Est-ce que cela veut dire que les six sociétés vont investir dans la production de l’hydrogène vert en Algérie ?
Pour la partie allemande, VNG précisément, elle a déjà des contrats d’approvisionnement en gaz avec la Sonatrach et les deux parties sont en discussion pour la mise en place d’un projet pilote, notamment dans le transport et la production. La société autrichienne a également sollicité la Sonatrach et le ministère de l’Energie pour d’éventuels partenariats dans la chaîne de valeur de l’hydrogène vert. Nous sommes en train d’examiner cette proposition qui est pour nous très intéressante. Pour ce qui est des deux acteurs italiens, Snam reste dans tout ce qui est interconnexion et transport. Il est spécialiste dans ce domaine, c’est un régulateur sur le marché italien du gaz et de l’électricité.

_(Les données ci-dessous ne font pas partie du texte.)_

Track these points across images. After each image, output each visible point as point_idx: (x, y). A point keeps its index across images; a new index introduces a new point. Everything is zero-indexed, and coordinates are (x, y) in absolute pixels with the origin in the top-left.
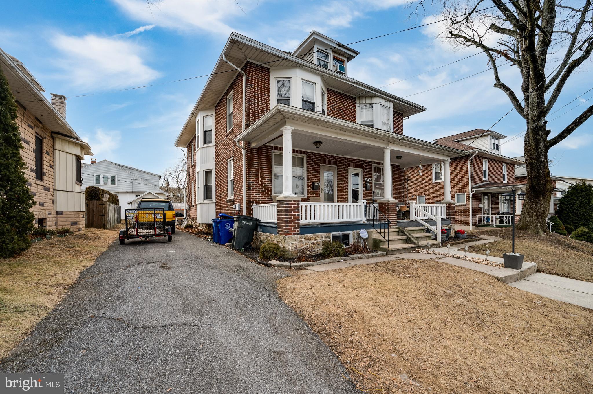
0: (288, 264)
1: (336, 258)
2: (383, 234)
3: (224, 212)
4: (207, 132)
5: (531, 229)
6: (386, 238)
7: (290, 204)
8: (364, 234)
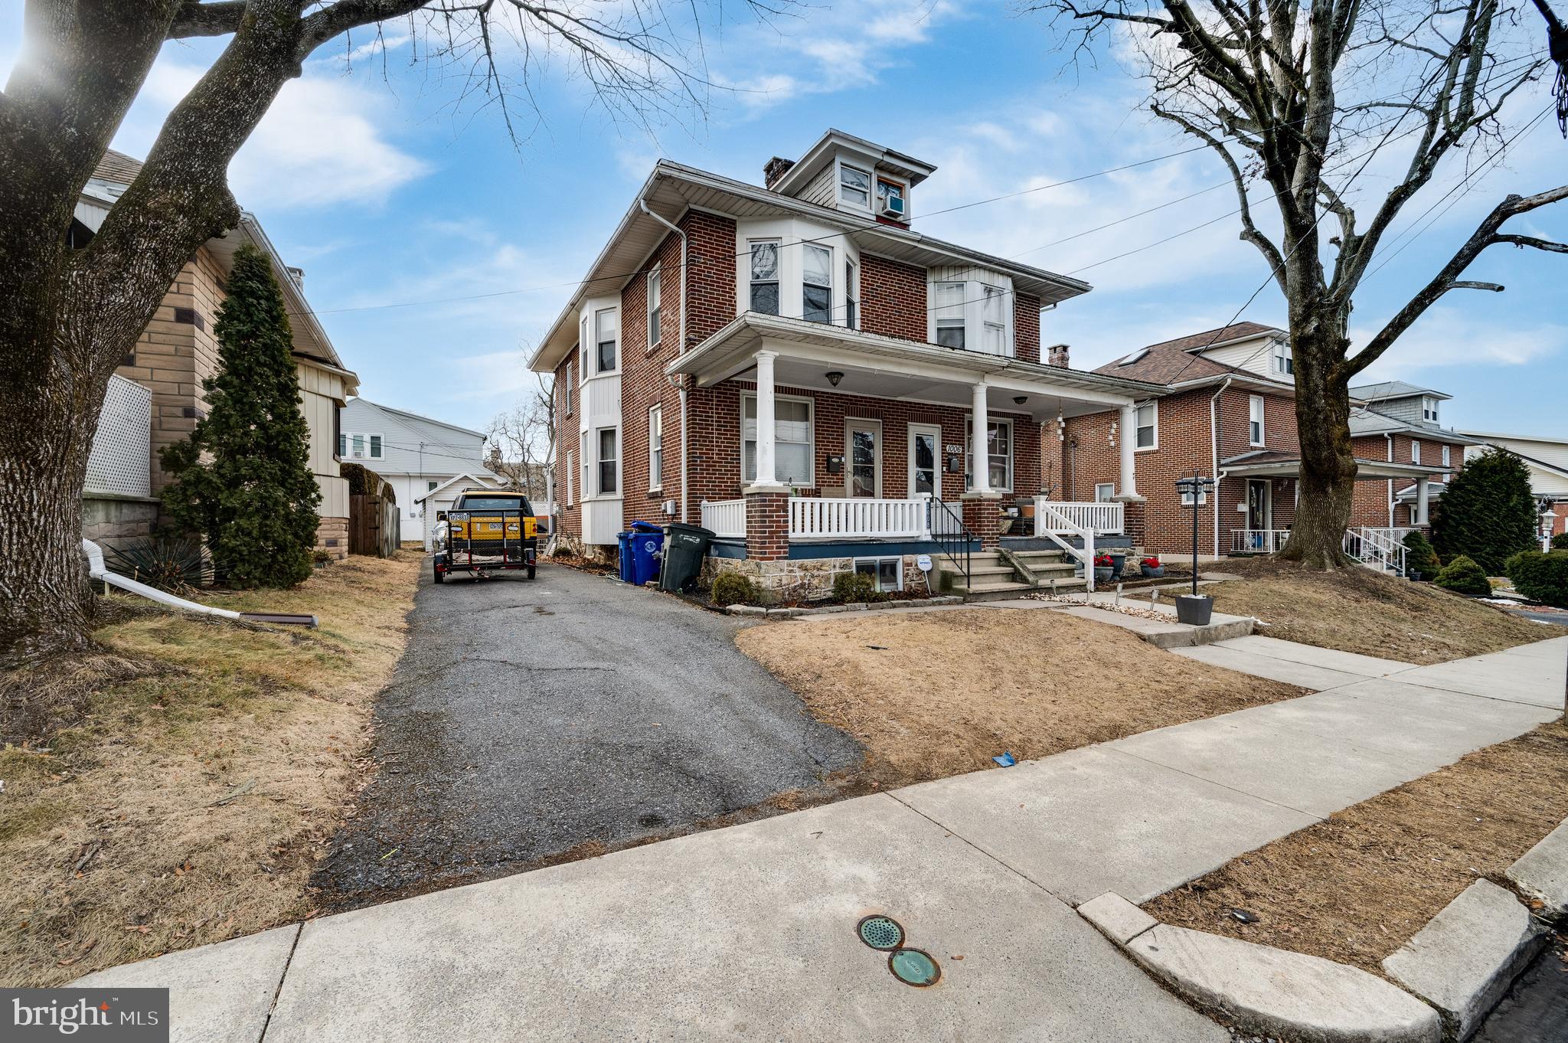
0: (763, 610)
1: (857, 604)
2: (958, 562)
3: (644, 517)
4: (605, 347)
5: (1308, 556)
6: (965, 570)
7: (770, 501)
8: (924, 562)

On constate actuellement un recul des investissements dans les énergies nouvelles et renouvelables au niveau international, conjugué à un coût élevé de la technologie, contrairement aux énergies fossiles qui continuent à drainer des investissements. Comment réussir ce challenge de la «transition» dans ce cas ?
Les énergies fossiles seront encore à moyen terme pour l’accompagnement de cette transition. Raison pour laquelle l’Algérie continue à développer la production gazière, qui est un combustible propre, utilisé dans plusieurs domaines et qui a encore de l’avenir. Si vous prenez tous les travaux de prospectives des agences et des bureaux de consulting spécialisés, tous les scénarios montrent que les énergies fossiles resteront au-delà de 2040-2050. L’objectif est de réduire la consommation du charbon et du pétrole et de les remplacer par l’hydrogène et le renouvelable graduellement. Mais cela est conditionné par l’évolution du marché international, l’installation de cette énergie sur le marché et la mise en place des mécanismes de subventions, notamment dans les pays européens. L’hydrogène n’est ni pour aujourd’hui ni pour demain. A l’heure actuelle, si on prend le mix énergétique, on a toujours des croissances, dont la demande pour le charbon qui enregistre une croissance continue, même si elle n’est pas très importante, même chose pour le pétrole. On est passé de 90 millions à 104 millions de barils par jour. Ce qui veut dire que même sur le moyen terme, il y aura toujours une demande pour les combustibles fossiles. Il n’y a pas de pic dans un mix énergétique, quelle que soit sa nature.